黑白二色的光芒自那个白发青年的身躯之上发散而出,那光芒中的黑色,远远要比这方黯淡的天穹还要漆黑。而那抹白炽,则是皑皑而纯粹,璀璨异常。
这一刻,正在发动攻势的妖族兽潮出现了片刻的停顿。所有的妖兽,无论种族归属,只要它们是这浩荡兽潮之中的一部分,它们便会在这一刻昂起它们的头。
它们的样子使得别人在看它们的时候,会以为它们是在仰望这片天穹。可是实际上它们并没有去仰望这片天穹,在此时此刻,它们所有妖族人的眼界中,都只有那一道身影而已。
那个被它们奉之为神明的青年,此刻正被无数条白炽的神链给束缚着。相比于之前,现在那些神链之上已经生满了棱刺,而随着时间的推移,那些神链之上皆已经缭绕上了电芒。
那可不是普普通通的雷电,而是蕴含着天道力量的劫雷,寻常修士要是想要品味到它的滋味,尚且需要做出惊世骇俗的逆天之事,亦或者是修行到渡劫之境以上。
而这神链之上的雷电可不会是寻常修士面对的那种天劫劫雷,白夜身上的上苍罪印已经再度发散出了璀璨异常的光芒。

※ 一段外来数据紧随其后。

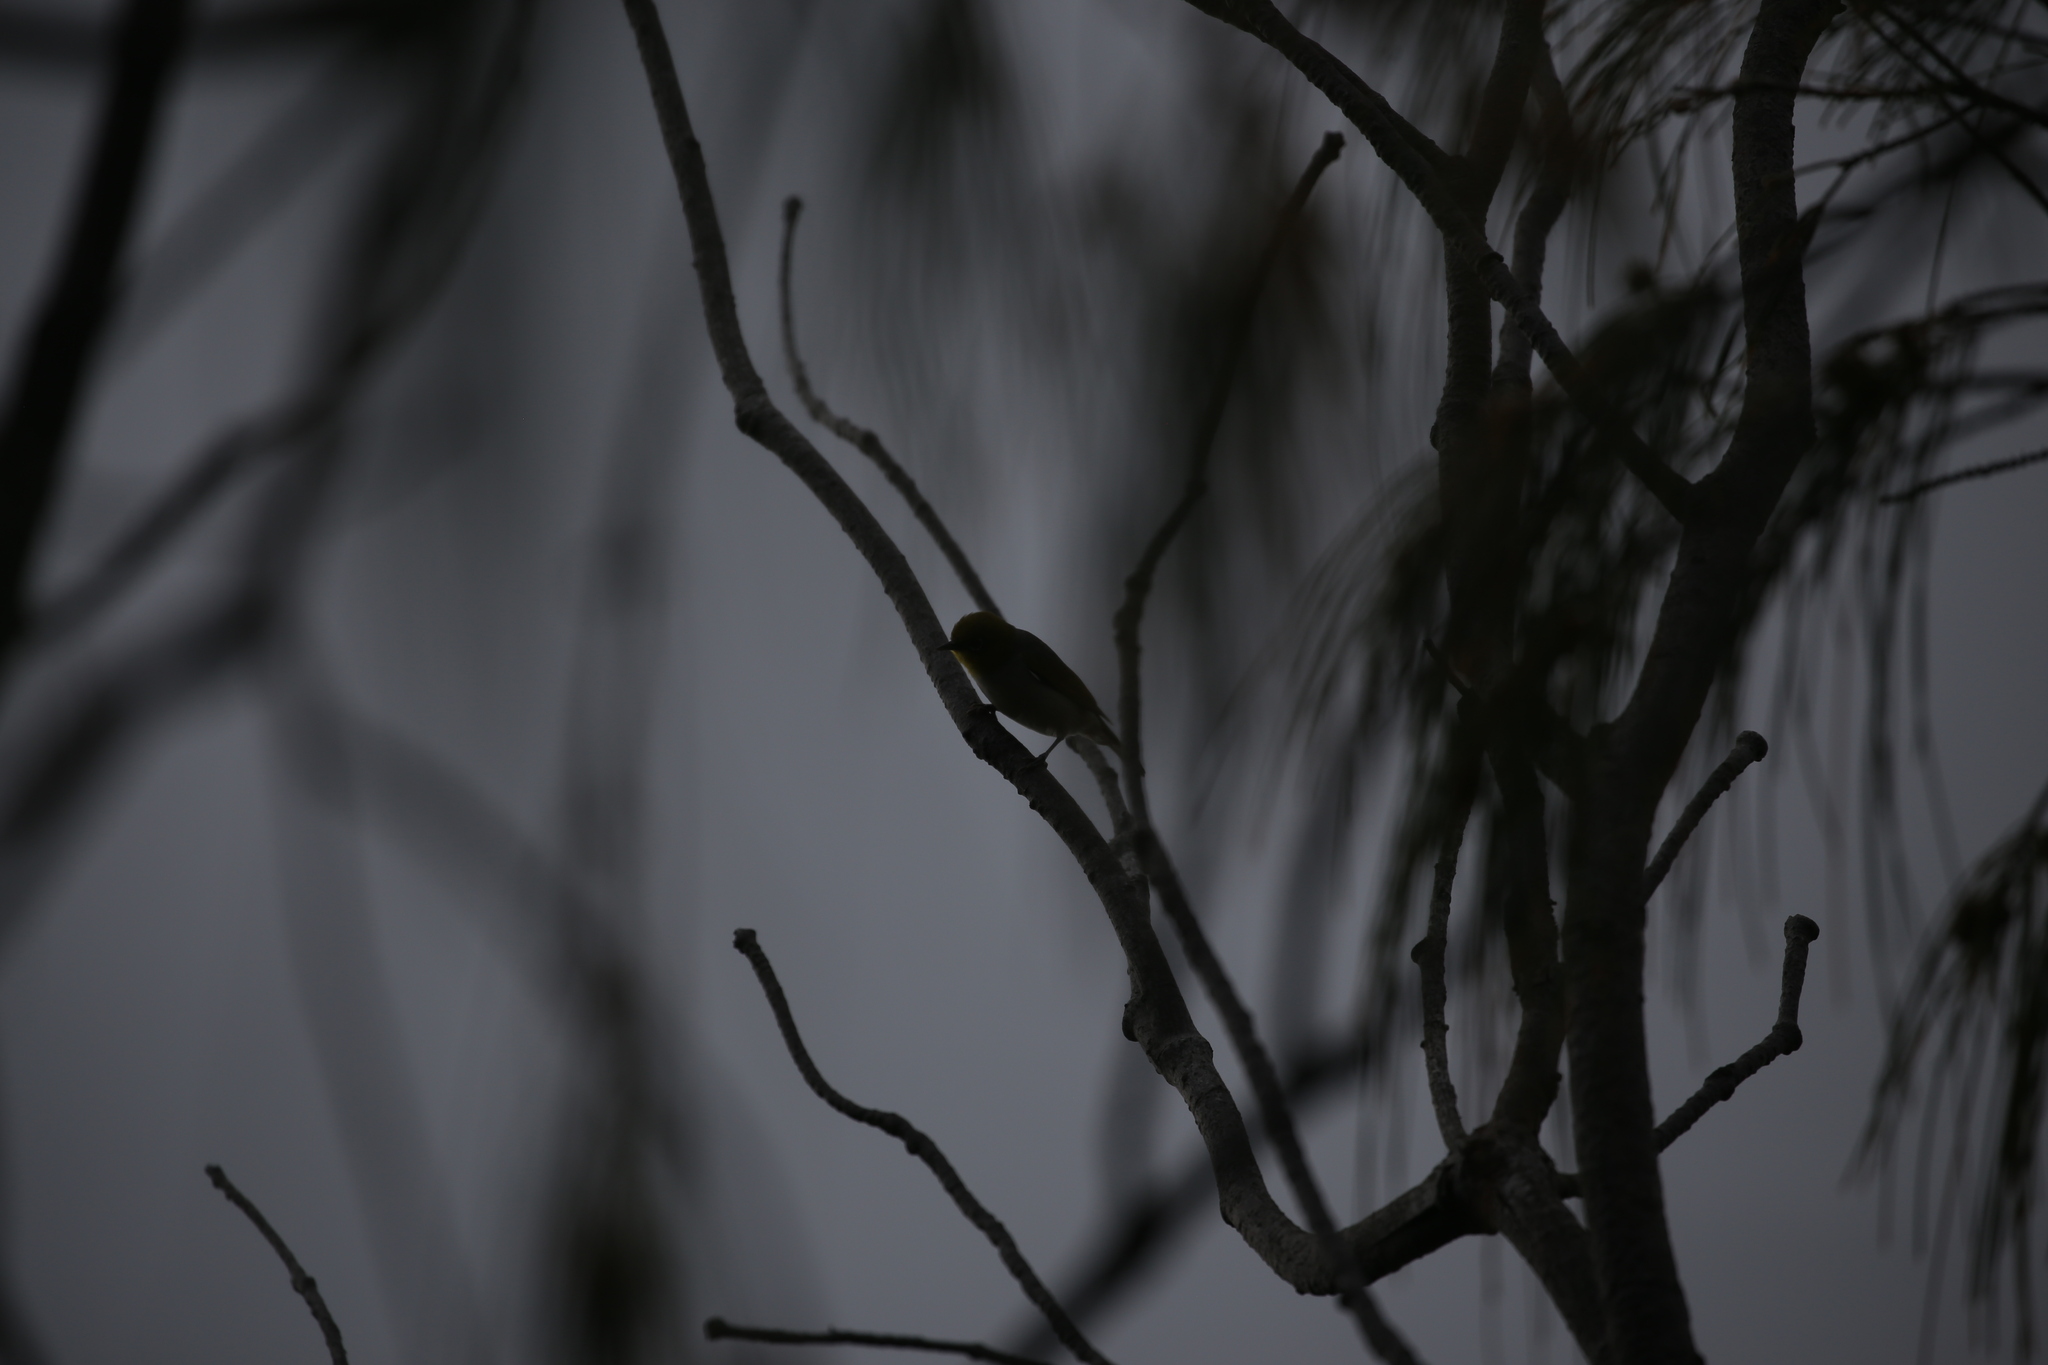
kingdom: Animalia
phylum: Chordata
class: Aves
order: Passeriformes
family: Zosteropidae
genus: Zosterops
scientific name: Zosterops lateralis
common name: Silvereye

而它的出现就已经代表了,白夜接下来要面对的雷劫必然不会简单。不过不管怎么说,此刻的白夜都赫然已经成为整片战场之上最为耀眼的存在。
当他毫无保留地将自己气息爆发出来的时候,放眼整片战场,无论人族还是妖族,都再也不可能找出第二个可以在威压气息方面同他相比的修士了。
此刻的他,是杀帝,是墨承。
此刻的他,是樊离,是妖神。
但他更是白夜,一个重新来过的人。
他就是他,独一无二。他刚刚说的话没有错,他的确是不打算再继续沉默下去了,帮助妖族起势,就已经将他暴露在了所有荒界修士的视线之中。
不过他这杀帝一脉的名声貌似的确是足够久远了,又或者说当年在他陨落之后,杀帝这两个字,已经为太多人所遗忘了。到时候就算他已经暴露,恐怕也没人认识他。

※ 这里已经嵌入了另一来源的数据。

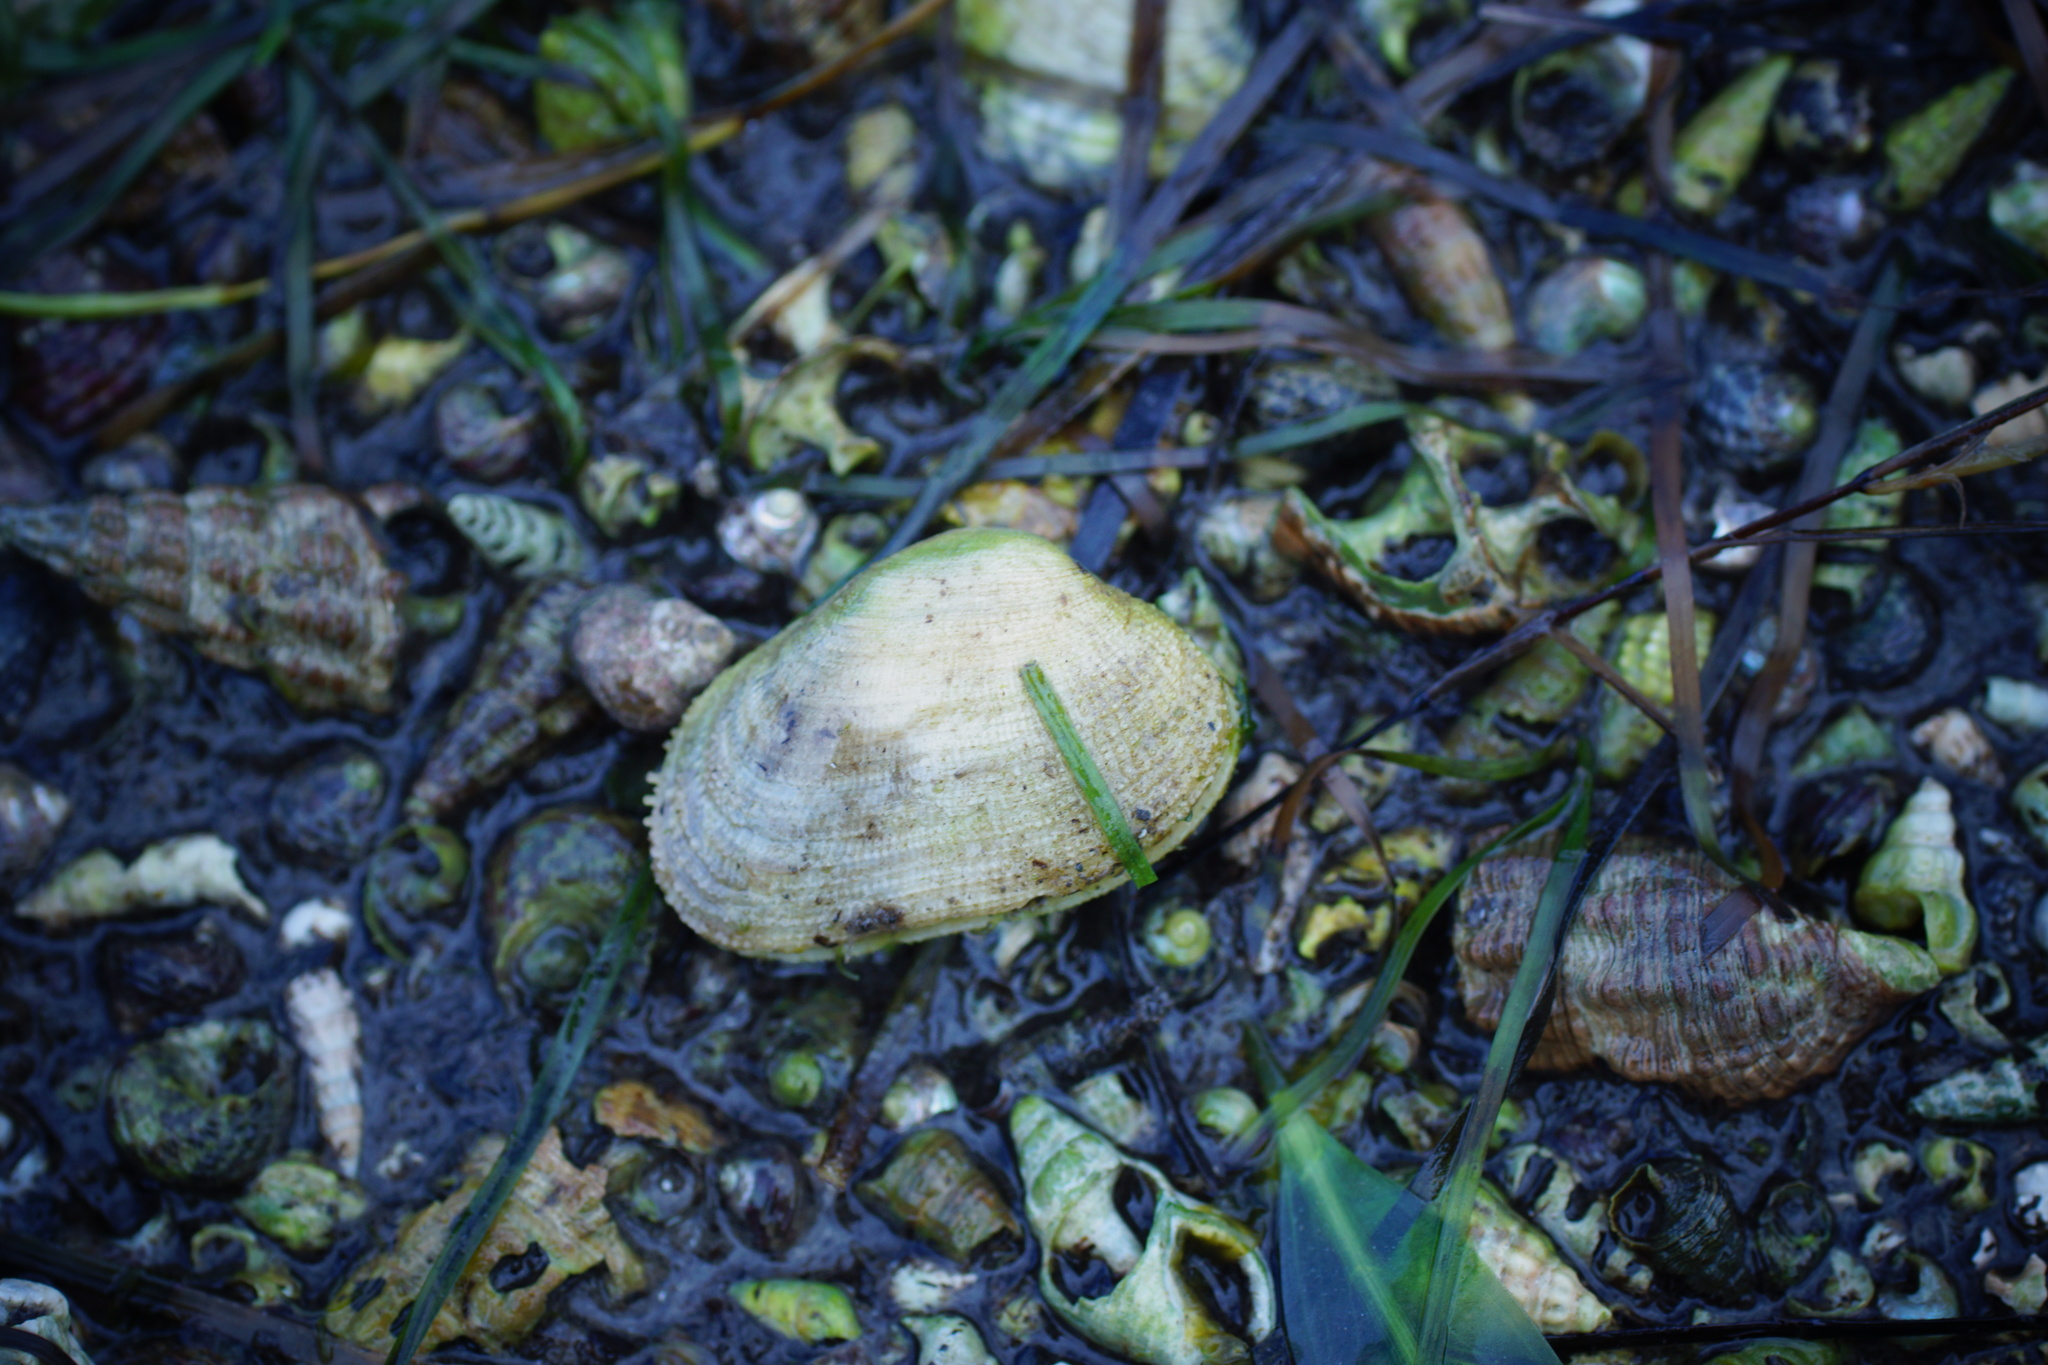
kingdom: Animalia
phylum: Mollusca
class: Bivalvia
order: Venerida
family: Veneridae
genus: Irus
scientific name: Irus crenatus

他行的是逆天之路,凌天之道,顾名思义的话……便是我欲凌天。而现在的状况就是荒界的天道意志再一次发现了他,要将他彻底镇杀,让他化作尘埃。
并且,他同这天道意志之间已经是针锋相对的境地,就目前的情况来讲,已经避免不了什么事情了,如果真的有事情要发生,白夜就只能承受,然后解决。
就比如这雷劫……昊离神宗的阵法已经将他困顿,天道意志也已经被他成功触怒,简单的来说,就是一切针对他的攻势通通都已经准备好了。
同族的族人在凝视着他,在它们看来白夜就是它们的神明。此时此刻,它们的神明虽是已然被那看似声势浩大的阵法困住,虽是已然要面对一场劫,但是它们仍然只是支持白夜。
它们拿出来这样的态度是不需要任何理由的,因为在战场之上,它们的信仰便是白夜。如果连它们的信仰都倒下了,那么这场战争又有什么继续下去的意义?
所以有些时候,信仰,也可以是这样固执的支持……它们顺应的不过是源自于自身血脉力量的指引,不过是在遵从它们的本心,执行它们自己作出的选择。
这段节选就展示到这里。